### Problem description
Some of the lines below need repeating. Reproduce exactly those between the lines holding "時給1500円 交通費全額支給" and "เมื่อต้องจ่ายเงินไปต่างประเทศ ด้วยระบบ e-withholding", inclusive.
··· Entries supplied
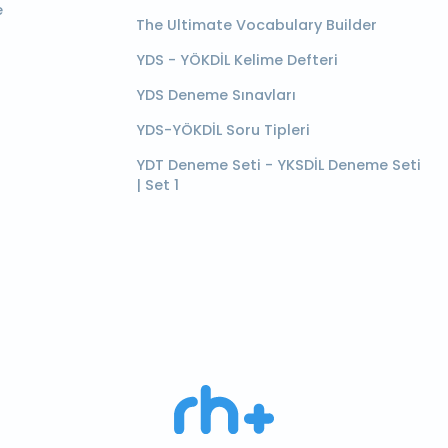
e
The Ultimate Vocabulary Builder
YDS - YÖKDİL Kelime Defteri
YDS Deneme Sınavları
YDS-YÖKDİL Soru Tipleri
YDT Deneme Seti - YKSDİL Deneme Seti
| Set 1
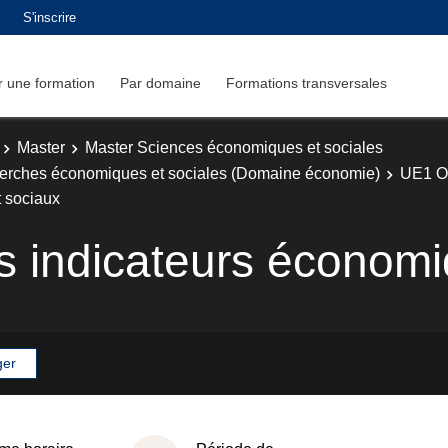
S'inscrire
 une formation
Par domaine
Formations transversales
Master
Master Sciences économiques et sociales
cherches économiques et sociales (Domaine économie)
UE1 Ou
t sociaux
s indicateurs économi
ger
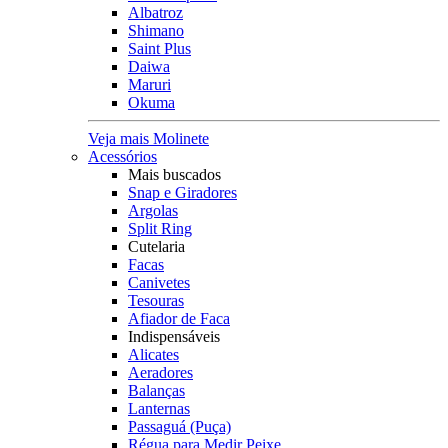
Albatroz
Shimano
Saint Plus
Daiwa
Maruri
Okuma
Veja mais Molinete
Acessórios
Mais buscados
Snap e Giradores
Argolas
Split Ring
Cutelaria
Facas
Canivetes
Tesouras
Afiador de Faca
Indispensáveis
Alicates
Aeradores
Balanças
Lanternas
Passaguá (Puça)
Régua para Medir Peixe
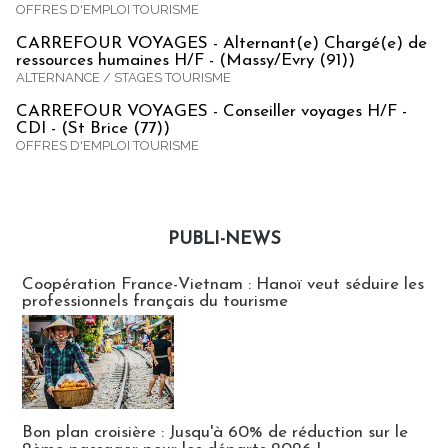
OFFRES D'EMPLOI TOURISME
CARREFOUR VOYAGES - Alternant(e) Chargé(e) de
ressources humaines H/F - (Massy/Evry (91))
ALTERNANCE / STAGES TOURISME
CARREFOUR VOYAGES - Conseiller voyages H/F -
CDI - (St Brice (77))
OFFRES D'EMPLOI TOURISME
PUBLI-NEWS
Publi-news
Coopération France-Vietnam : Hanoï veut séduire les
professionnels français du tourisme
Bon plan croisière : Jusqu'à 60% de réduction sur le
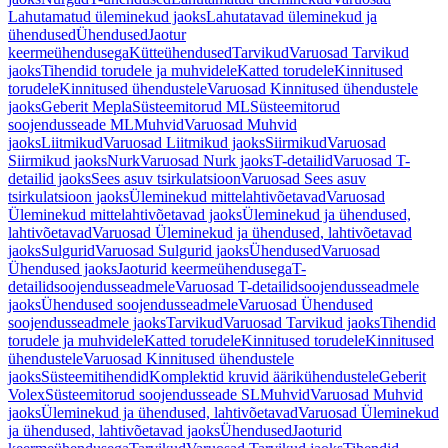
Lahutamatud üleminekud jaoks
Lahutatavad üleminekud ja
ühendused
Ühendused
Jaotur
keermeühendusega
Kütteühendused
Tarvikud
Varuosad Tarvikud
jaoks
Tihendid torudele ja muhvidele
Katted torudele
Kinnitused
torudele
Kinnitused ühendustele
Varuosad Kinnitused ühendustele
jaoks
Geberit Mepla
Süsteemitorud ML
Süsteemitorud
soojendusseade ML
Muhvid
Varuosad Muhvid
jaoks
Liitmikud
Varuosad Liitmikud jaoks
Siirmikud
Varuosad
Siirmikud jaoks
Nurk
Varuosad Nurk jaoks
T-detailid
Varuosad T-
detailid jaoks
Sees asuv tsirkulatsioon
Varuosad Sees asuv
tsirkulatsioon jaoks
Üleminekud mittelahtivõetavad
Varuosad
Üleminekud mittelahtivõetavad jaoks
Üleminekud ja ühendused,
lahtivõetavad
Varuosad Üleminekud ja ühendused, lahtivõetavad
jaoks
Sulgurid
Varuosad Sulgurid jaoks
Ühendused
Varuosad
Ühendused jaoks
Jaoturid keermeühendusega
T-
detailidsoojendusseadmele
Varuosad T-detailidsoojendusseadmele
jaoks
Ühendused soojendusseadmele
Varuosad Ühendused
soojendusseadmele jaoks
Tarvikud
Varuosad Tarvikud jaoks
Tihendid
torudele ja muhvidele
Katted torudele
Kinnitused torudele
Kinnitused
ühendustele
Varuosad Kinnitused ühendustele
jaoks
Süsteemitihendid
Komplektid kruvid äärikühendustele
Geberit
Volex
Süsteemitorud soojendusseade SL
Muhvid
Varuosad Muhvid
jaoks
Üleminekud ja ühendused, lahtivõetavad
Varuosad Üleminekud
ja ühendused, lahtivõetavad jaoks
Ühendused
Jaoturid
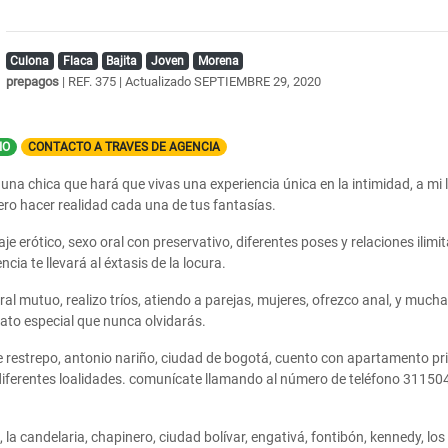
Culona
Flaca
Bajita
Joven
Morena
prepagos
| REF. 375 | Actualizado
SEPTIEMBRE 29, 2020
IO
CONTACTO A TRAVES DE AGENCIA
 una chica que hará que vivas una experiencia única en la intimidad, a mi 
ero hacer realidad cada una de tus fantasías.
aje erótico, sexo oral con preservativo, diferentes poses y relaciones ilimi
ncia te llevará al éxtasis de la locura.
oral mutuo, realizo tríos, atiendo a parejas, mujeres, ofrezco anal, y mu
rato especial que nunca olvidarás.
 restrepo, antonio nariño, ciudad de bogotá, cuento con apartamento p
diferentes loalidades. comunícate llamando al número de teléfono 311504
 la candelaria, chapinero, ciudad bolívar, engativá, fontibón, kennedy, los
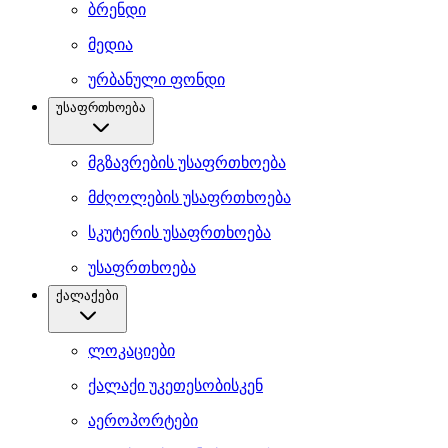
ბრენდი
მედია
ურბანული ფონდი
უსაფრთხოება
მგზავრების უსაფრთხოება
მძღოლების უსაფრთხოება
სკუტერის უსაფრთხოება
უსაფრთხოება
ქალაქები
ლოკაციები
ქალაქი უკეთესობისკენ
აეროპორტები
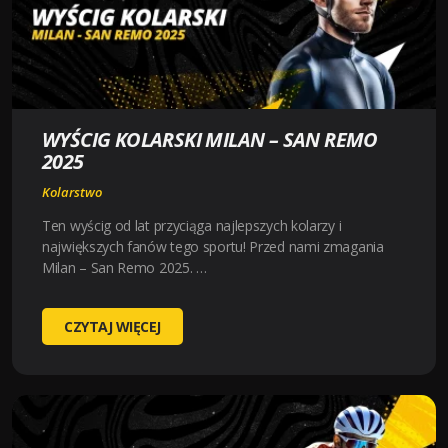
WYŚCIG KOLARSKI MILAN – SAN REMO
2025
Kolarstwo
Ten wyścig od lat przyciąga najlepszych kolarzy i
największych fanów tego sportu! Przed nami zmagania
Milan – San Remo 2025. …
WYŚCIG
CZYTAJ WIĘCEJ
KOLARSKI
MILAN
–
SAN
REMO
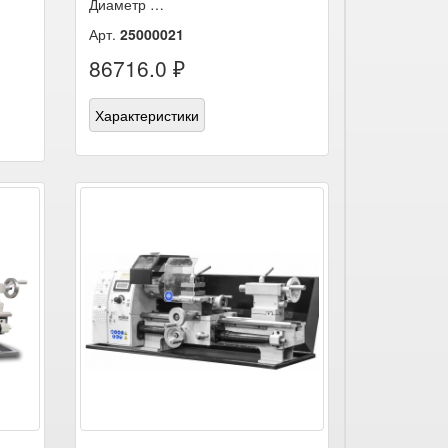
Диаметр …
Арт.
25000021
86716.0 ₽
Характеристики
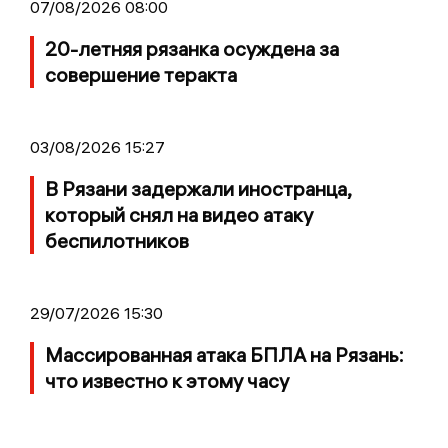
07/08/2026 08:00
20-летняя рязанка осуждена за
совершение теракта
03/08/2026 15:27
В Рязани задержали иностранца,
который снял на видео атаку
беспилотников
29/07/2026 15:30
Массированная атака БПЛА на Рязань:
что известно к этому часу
······
··· Entries supplied
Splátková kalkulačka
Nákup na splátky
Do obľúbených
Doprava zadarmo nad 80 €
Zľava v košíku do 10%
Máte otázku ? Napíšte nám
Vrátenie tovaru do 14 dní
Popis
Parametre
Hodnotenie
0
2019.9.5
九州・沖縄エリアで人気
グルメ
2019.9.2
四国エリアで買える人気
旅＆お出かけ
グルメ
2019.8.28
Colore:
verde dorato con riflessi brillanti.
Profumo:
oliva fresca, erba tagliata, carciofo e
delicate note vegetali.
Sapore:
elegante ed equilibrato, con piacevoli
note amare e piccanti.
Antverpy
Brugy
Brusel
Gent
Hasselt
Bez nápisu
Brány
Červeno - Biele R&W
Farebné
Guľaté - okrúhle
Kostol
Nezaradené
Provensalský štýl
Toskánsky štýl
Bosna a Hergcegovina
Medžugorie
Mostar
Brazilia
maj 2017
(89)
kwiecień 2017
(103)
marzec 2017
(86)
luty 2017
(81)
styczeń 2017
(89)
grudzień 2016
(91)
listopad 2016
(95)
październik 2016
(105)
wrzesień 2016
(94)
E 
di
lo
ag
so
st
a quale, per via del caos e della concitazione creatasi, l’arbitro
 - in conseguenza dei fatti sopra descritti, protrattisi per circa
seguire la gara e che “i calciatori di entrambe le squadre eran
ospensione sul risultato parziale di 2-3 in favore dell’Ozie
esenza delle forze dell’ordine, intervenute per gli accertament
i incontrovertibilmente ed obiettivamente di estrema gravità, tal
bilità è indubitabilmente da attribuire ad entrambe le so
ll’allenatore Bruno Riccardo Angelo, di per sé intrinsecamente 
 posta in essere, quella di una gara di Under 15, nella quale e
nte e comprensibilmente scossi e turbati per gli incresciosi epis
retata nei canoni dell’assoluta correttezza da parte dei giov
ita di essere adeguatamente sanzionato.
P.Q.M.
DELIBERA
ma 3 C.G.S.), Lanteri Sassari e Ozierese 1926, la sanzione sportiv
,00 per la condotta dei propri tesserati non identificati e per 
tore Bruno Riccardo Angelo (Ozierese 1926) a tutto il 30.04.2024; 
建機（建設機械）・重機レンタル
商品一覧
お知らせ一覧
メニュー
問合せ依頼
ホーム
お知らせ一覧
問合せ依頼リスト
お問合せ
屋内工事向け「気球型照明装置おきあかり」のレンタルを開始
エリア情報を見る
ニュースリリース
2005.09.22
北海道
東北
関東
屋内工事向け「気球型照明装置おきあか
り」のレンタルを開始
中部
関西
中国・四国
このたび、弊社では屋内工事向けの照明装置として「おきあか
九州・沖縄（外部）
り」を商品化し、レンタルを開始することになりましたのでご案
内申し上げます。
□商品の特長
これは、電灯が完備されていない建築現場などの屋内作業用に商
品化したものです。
······
··· Entries supplied
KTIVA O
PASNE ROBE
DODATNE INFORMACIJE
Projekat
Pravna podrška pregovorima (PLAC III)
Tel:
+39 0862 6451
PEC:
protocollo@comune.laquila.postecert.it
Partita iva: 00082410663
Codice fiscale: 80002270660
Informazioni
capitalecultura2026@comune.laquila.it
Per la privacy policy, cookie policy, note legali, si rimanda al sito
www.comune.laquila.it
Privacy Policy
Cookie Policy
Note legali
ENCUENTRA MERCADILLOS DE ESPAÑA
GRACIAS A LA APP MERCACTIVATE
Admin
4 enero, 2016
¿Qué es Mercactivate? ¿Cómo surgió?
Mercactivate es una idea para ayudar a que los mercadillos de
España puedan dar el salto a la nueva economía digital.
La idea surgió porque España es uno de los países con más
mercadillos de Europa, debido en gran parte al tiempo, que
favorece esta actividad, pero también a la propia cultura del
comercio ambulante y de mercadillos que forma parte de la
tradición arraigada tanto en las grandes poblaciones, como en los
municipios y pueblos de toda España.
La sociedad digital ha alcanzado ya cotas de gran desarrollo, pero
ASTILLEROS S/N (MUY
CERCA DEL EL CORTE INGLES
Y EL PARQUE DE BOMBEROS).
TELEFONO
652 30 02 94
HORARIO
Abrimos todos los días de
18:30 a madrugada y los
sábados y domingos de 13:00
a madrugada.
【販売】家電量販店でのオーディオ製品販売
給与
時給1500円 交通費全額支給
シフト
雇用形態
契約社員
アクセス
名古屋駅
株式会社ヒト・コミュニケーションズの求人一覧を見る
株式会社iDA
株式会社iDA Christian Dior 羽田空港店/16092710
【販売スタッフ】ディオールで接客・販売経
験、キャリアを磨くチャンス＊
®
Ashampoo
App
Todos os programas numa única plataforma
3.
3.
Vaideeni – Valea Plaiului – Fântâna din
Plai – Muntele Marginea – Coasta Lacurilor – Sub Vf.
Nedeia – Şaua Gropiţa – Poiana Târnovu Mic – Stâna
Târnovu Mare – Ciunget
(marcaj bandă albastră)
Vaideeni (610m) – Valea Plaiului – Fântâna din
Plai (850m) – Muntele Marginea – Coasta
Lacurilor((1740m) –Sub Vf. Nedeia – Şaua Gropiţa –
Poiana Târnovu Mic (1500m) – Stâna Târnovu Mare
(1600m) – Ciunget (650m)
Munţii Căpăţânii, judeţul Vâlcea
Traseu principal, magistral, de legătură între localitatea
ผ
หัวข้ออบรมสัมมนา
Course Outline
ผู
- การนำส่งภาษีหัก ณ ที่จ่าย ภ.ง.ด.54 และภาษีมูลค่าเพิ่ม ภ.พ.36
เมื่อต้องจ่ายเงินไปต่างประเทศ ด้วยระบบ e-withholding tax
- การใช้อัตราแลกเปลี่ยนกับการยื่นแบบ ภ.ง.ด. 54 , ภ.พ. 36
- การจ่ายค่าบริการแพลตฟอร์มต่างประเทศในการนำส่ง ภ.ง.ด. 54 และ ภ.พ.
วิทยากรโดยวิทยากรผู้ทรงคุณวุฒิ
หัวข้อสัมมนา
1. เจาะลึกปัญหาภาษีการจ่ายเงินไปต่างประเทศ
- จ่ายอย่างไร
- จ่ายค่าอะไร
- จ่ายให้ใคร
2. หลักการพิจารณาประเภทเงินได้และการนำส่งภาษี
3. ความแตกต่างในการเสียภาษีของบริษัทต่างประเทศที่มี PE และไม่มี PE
······
### Finished exercise
時給1500円 交通費全額支給
シフト
雇用形態
契約社員
アクセス
名古屋駅
株式会社ヒト・コミュニケーションズの求人一覧を見る
株式会社iDA
株式会社iDA Christian Dior 羽田空港店/16092710
【販売スタッフ】ディオールで接客・販売経
験、キャリアを磨くチャンス＊
®
Ashampoo
App
Todos os programas numa única plataforma
3.
3.
Vaideeni – Valea Plaiului – Fântâna din
Plai – Muntele Marginea – Coasta Lacurilor – Sub Vf.
Nedeia – Şaua Gropiţa – Poiana Târnovu Mic – Stâna
Târnovu Mare – Ciunget
(marcaj bandă albastră)
Vaideeni (610m) – Valea Plaiului – Fântâna din
Plai (850m) – Muntele Marginea – Coasta
Lacurilor((1740m) –Sub Vf. Nedeia – Şaua Gropiţa –
Poiana Târnovu Mic (1500m) – Stâna Târnovu Mare
(1600m) – Ciunget (650m)
Munţii Căpăţânii, judeţul Vâlcea
Traseu principal, magistral, de legătură între localitatea
ผ
หัวข้ออบรมสัมมนา
Course Outline
ผู
- การนำส่งภาษีหัก ณ ที่จ่าย ภ.ง.ด.54 และภาษีมูลค่าเพิ่ม ภ.พ.36
เมื่อต้องจ่ายเงินไปต่างประเทศ ด้วยระบบ e-withholding tax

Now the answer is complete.